Siti Dewi Sutan Assin
Siti Dewi Sutan Assin atau Siti Dewi Suryo Sutan Assin yang bernama lahir Siti Dewi Gando Nilai dan akrab disapa Titik (5 Oktober 1926 – 20 Desember 2000) adalah salah satu dari lima orang anggota Paskibraka yang pertama setelah terbentuknya korps Pasukan Pengibar Bendera Pusaka (Paskibraka) yang digagas oleh Mayor (Laut) Husein Mutahar, ajudan Presiden Soekarno, yang mendapat perintah dari presiden pertama Indonesia itu untuk menyusun acara dalam rangka upacara Peringatan Detik-detik Proklamasi Kemerdekaan Indonesia yang pertama pada 17 Agustus 1946.[1]
Siti Dewi Suryo Sutan Assin | |
---|---|
Berkas:Siti Dewi.jpg | |
Lahir | Siti Dewi Gando Nilai 5 Oktober 1926 Manado, Hindia Belanda |
Meninggal | 20 Desember 2000 Jakarta | (umur 74)
Kebangsaan | Indonesia |
Suami/istri | Atmono Suryo |
Anak | Harsya Denny Suryo, Andry Riza Suryo, Adwina Arsyita Dewi Armstrong |
Orang tua | Sutan Assin (ayah) Rky.
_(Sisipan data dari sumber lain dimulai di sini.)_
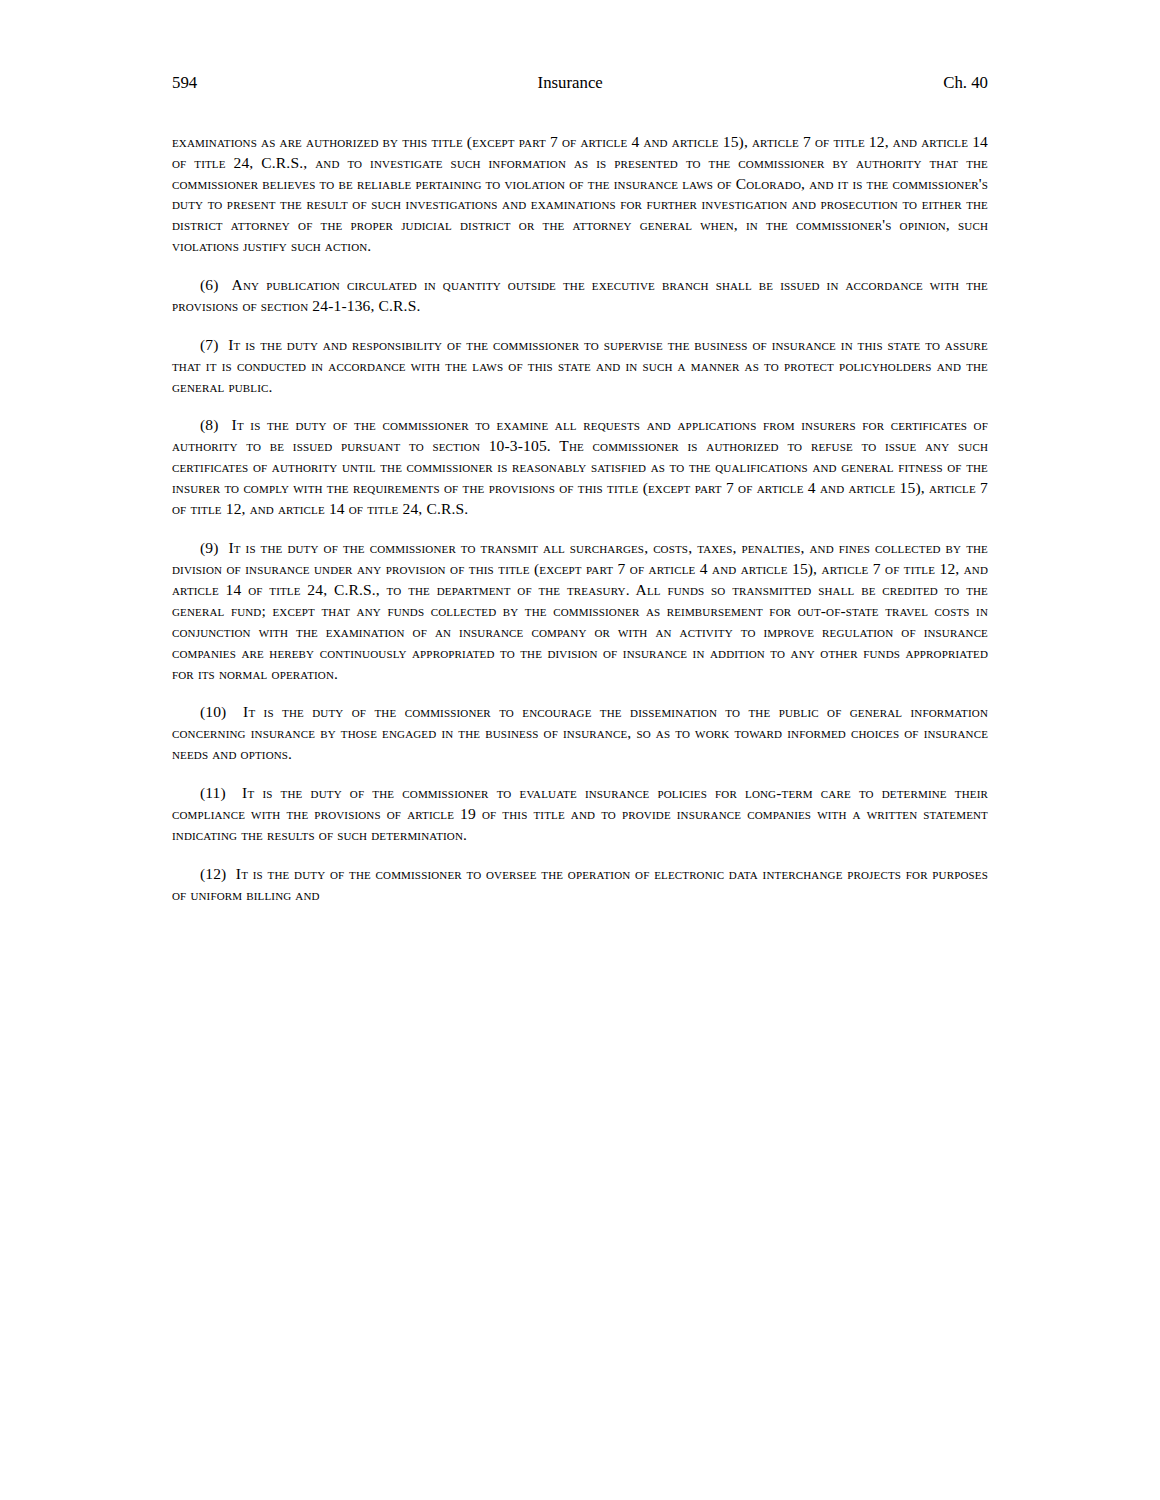594 Insurance Ch. 40
examinations as are authorized by this title (except part 7 of article 4 and article 15), article 7 of title 12, and article 14 of title 24, C.R.S., and to investigate such information as is presented to the commissioner by authority that the commissioner believes to be reliable pertaining to violation of the insurance laws of Colorado, and it is the commissioner's duty to present the result of such investigations and examinations for further investigation and prosecution to either the district attorney of the proper judicial district or the attorney general when, in the commissioner's opinion, such violations justify such action.
(6) Any publication circulated in quantity outside the executive branch shall be issued in accordance with the provisions of section 24-1-136, C.R.S.
(7) It is the duty and responsibility of the commissioner to supervise the business of insurance in this state to assure that it is conducted in accordance with the laws of this state and in such a manner as to protect policyholders and the general public.
(8) It is the duty of the commissioner to examine all requests and applications from insurers for certificates of authority to be issued pursuant to section 10-3-105. The commissioner is authorized to refuse to issue any such certificates of authority until the commissioner is reasonably satisfied as to the qualifications and general fitness of the insurer to comply with the requirements of the provisions of this title (except part 7 of article 4 and article 15), article 7 of title 12, and article 14 of title 24, C.R.S.
(9) It is the duty of the commissioner to transmit all surcharges, costs, taxes, penalties, and fines collected by the division of insurance under any provision of this title (except part 7 of article 4 and article 15), article 7 of title 12, and article 14 of title 24, C.R.S., to the department of the treasury. All funds so transmitted shall be credited to the general fund; except that any funds collected by the commissioner as reimbursement for out-of-state travel costs in conjunction with the examination of an insurance company or with an activity to improve regulation of insurance companies are hereby continuously appropriated to the division of insurance in addition to any other funds appropriated for its normal operation.
(10) It is the duty of the commissioner to encourage the dissemination to the public of general information concerning insurance by those engaged in the business of insurance, so as to work toward informed choices of insurance needs and options.
(11) It is the duty of the commissioner to evaluate insurance policies for long-term care to determine their compliance with the provisions of article 19 of this title and to provide insurance companies with a written statement indicating the results of such determination.
(12) It is the duty of the commissioner to oversee the operation of electronic data interchange projects for purposes of uniform billing and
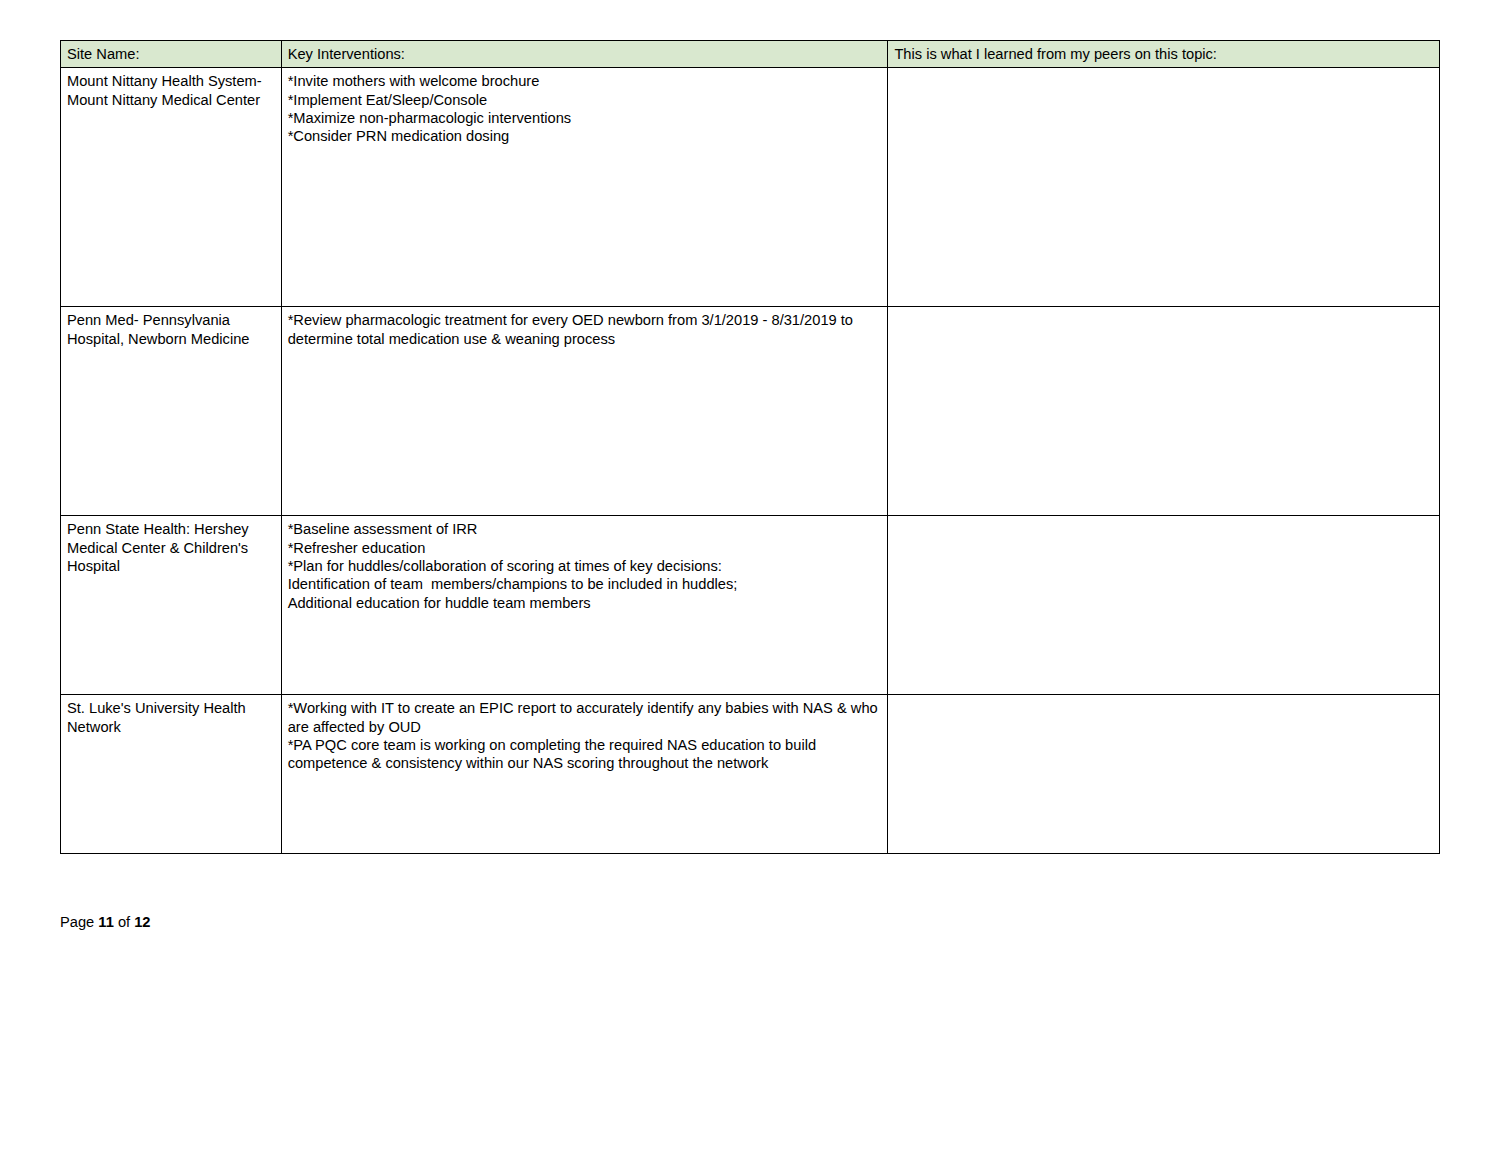| Site Name: | Key Interventions: | This is what I learned from my peers on this topic: |
| --- | --- | --- |
| Mount Nittany Health System- Mount Nittany Medical Center | *Invite mothers with welcome brochure *Implement Eat/Sleep/Console *Maximize non-pharmacologic interventions *Consider PRN medication dosing | |
| Penn Med- Pennsylvania Hospital, Newborn Medicine | *Review pharmacologic treatment for every OED newborn from 3/1/2019 - 8/31/2019 to determine total medication use & weaning process | |
| Penn State Health: Hershey Medical Center & Children's Hospital | *Baseline assessment of IRR *Refresher education *Plan for huddles/collaboration of scoring at times of key decisions: Identification of team members/champions to be included in huddles; Additional education for huddle team members | |
| St. Luke's University Health Network | *Working with IT to create an EPIC report to accurately identify any babies with NAS & who are affected by OUD *PA PQC core team is working on completing the required NAS education to build competence & consistency within our NAS scoring throughout the network | |
Page 11 of 12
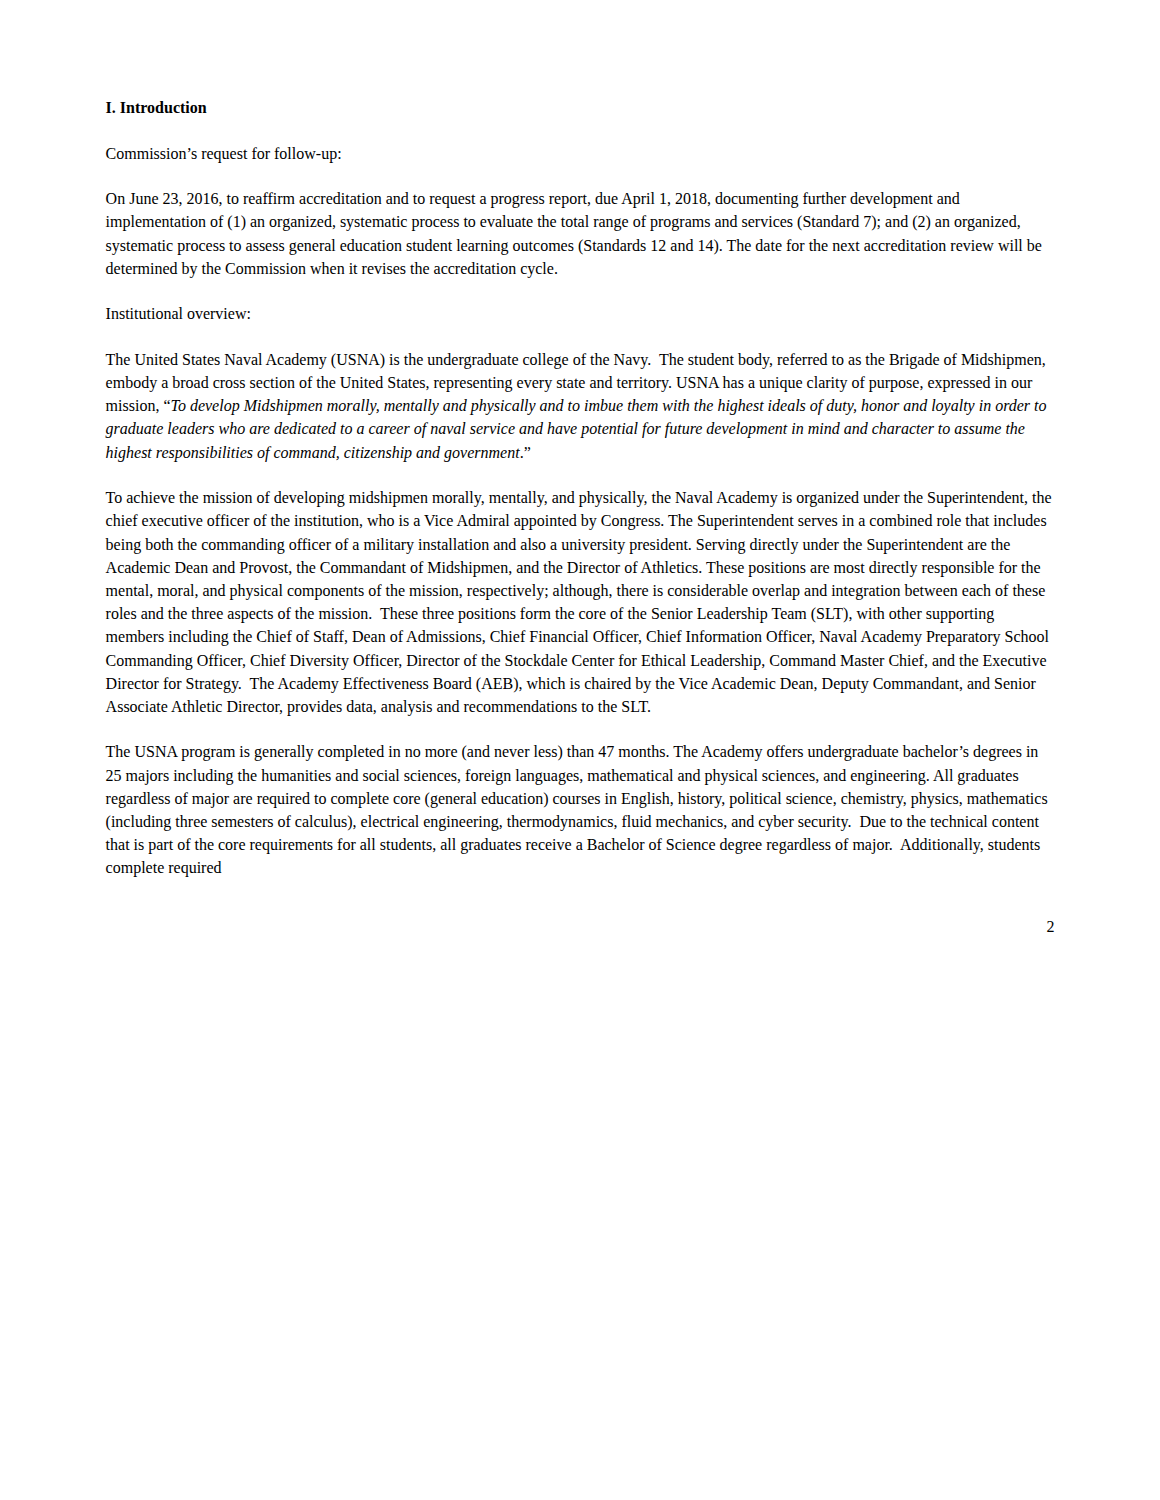I. Introduction
Commission’s request for follow-up:
On June 23, 2016, to reaffirm accreditation and to request a progress report, due April 1, 2018, documenting further development and implementation of (1) an organized, systematic process to evaluate the total range of programs and services (Standard 7); and (2) an organized, systematic process to assess general education student learning outcomes (Standards 12 and 14). The date for the next accreditation review will be determined by the Commission when it revises the accreditation cycle.
Institutional overview:
The United States Naval Academy (USNA) is the undergraduate college of the Navy. The student body, referred to as the Brigade of Midshipmen, embody a broad cross section of the United States, representing every state and territory. USNA has a unique clarity of purpose, expressed in our mission, “To develop Midshipmen morally, mentally and physically and to imbue them with the highest ideals of duty, honor and loyalty in order to graduate leaders who are dedicated to a career of naval service and have potential for future development in mind and character to assume the highest responsibilities of command, citizenship and government.”
To achieve the mission of developing midshipmen morally, mentally, and physically, the Naval Academy is organized under the Superintendent, the chief executive officer of the institution, who is a Vice Admiral appointed by Congress. The Superintendent serves in a combined role that includes being both the commanding officer of a military installation and also a university president. Serving directly under the Superintendent are the Academic Dean and Provost, the Commandant of Midshipmen, and the Director of Athletics. These positions are most directly responsible for the mental, moral, and physical components of the mission, respectively; although, there is considerable overlap and integration between each of these roles and the three aspects of the mission. These three positions form the core of the Senior Leadership Team (SLT), with other supporting members including the Chief of Staff, Dean of Admissions, Chief Financial Officer, Chief Information Officer, Naval Academy Preparatory School Commanding Officer, Chief Diversity Officer, Director of the Stockdale Center for Ethical Leadership, Command Master Chief, and the Executive Director for Strategy. The Academy Effectiveness Board (AEB), which is chaired by the Vice Academic Dean, Deputy Commandant, and Senior Associate Athletic Director, provides data, analysis and recommendations to the SLT.
The USNA program is generally completed in no more (and never less) than 47 months. The Academy offers undergraduate bachelor’s degrees in 25 majors including the humanities and social sciences, foreign languages, mathematical and physical sciences, and engineering. All graduates regardless of major are required to complete core (general education) courses in English, history, political science, chemistry, physics, mathematics (including three semesters of calculus), electrical engineering, thermodynamics, fluid mechanics, and cyber security. Due to the technical content that is part of the core requirements for all students, all graduates receive a Bachelor of Science degree regardless of major. Additionally, students complete required
2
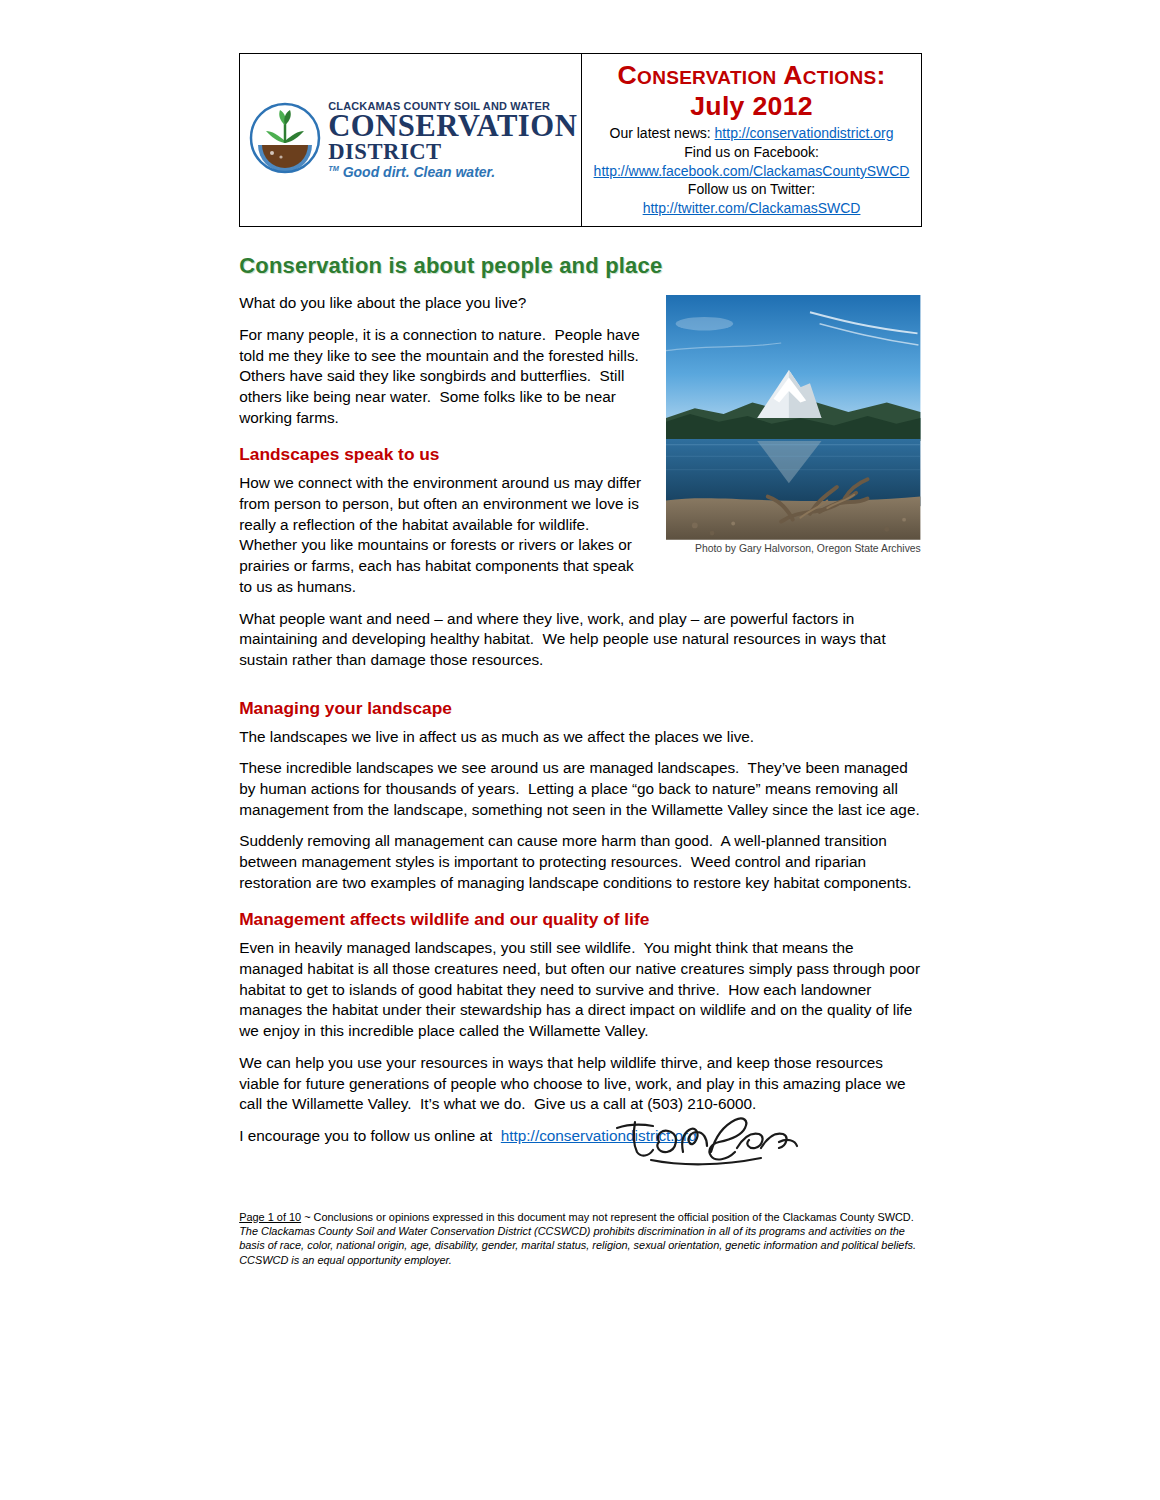CLACKAMAS COUNTY SOIL AND WATER
CONSERVATION
DISTRICT
TM Good dirt. Clean water.
Conservation Actions: July 2012
Our latest news: http://conservationdistrict.org
Find us on Facebook: http://www.facebook.com/ClackamasCountySWCD
Follow us on Twitter: http://twitter.com/ClackamasSWCD
Conservation is about people and place
Photo by Gary Halvorson, Oregon State Archives
What do you like about the place you live?
For many people, it is a connection to nature. People have told me they like to see the mountain and the forested hills. Others have said they like songbirds and butterflies. Still others like being near water. Some folks like to be near working farms.
Landscapes speak to us
How we connect with the environment around us may differ from person to person, but often an environment we love is really a reflection of the habitat available for wildlife. Whether you like mountains or forests or rivers or lakes or prairies or farms, each has habitat components that speak to us as humans.
What people want and need – and where they live, work, and play – are powerful factors in maintaining and developing healthy habitat. We help people use natural resources in ways that sustain rather than damage those resources.
Managing your landscape
The landscapes we live in affect us as much as we affect the places we live.
These incredible landscapes we see around us are managed landscapes. They’ve been managed by human actions for thousands of years. Letting a place “go back to nature” means removing all management from the landscape, something not seen in the Willamette Valley since the last ice age.
Suddenly removing all management can cause more harm than good. A well-planned transition between management styles is important to protecting resources. Weed control and riparian restoration are two examples of managing landscape conditions to restore key habitat components.
Management affects wildlife and our quality of life
Even in heavily managed landscapes, you still see wildlife. You might think that means the managed habitat is all those creatures need, but often our native creatures simply pass through poor habitat to get to islands of good habitat they need to survive and thrive. How each landowner manages the habitat under their stewardship has a direct impact on wildlife and on the quality of life we enjoy in this incredible place called the Willamette Valley.
We can help you use your resources in ways that help wildlife thirve, and keep those resources viable for future generations of people who choose to live, work, and play in this amazing place we call the Willamette Valley. It’s what we do. Give us a call at (503) 210-6000.
I encourage you to follow us online at http://conservationdistrict.org
Page 1 of 10 ~ Conclusions or opinions expressed in this document may not represent the official position of the Clackamas County SWCD. The Clackamas County Soil and Water Conservation District (CCSWCD) prohibits discrimination in all of its programs and activities on the basis of race, color, national origin, age, disability, gender, marital status, religion, sexual orientation, genetic information and political beliefs. CCSWCD is an equal opportunity employer.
Limbak Tjahaja (ibu) |
Kerabat | Mansyur Sutan Assin (saudara kandung) Juananda Sutan Assin (keponakan) |
Riwayat
Paskibraka 1946
Karena situasi politik yang memanas di Jakarta, pada tahun 1946 ibukota Republik Indonesia berada di Yogyakarta. Atas perintah presiden pertama RI, Soekarno, agar disusun berbagai acara dalam rangka upacara Peringatan Detik-detik Proklamasi Kemerdekaan RI yang pertama pada tahun 1946, Husein Mutahar merancang acara pengibaran bendera pusaka oleh tiga orang putra dan dua putri yang berstatus pelajar dan berasal dari berbagai daerah di Indonesia yang sedang bersekolah di Yogyakarta sebagai wakil dari seluruh Indonesia. Itulah yang menjadi cikal-bakal Korps Pasukan Pengibar Bendera Pusaka (Paskibraka).[1]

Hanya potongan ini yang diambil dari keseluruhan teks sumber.